1. They are not a Palestinian citizens of Israel – there is no such thing – they are Arab citizens of Israel
2. People in many countries are arrested for treasonable activities – why should Israel not arrest them – and, if their trial proves its not true, they will be released, of course.
3. Who ever heard of the internationally renowned NGO network Ittijah?
And, as Forest Gump would say: “That’s all I have to say about THAT!)
Let’s start with the first Jewish Prime Minister of Britain (Mr. Cameron, or, as they call him in Israel, Mr.

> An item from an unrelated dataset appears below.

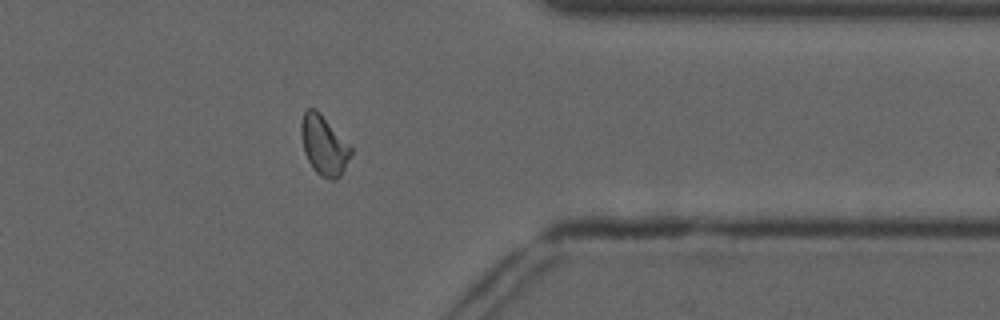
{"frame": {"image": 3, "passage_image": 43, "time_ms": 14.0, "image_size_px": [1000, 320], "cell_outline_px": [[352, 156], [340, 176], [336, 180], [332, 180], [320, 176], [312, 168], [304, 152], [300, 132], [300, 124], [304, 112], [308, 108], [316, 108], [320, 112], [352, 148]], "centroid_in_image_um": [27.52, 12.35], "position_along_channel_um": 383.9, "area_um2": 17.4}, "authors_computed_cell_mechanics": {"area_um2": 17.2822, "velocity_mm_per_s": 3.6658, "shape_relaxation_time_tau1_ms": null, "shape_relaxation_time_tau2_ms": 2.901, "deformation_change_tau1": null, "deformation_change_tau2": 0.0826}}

Cameroon, is the second – he is a Levite, and his first name is a dead giveaway regarding his sympathies for Israel but I have no quotes from him yet about moderation):
“There is moderation even in excess.”
“Moderation has been called a virtue to limit the ambition of great men, and to console undistinguished people for their want of fortune and their lack of merit.”
“Be moderate in everything, including moderation.”
“If one oversteps the bounds of moderation, the greatest pleasures cease to please.”
“In things a moderation keep; Kings ought to shear, not skin, their sheep.”
“It’s a sign of mediocrity when you demonstrate gratitude with moderation.”
“Moderation is a fatal thing. Nothing succeeds like excess.”
And at the Guardian, there is no excess like moderation, even though it does not succeed. But if they want to turn their blog into a joke, from my point of view – they should keep on doing what they have been.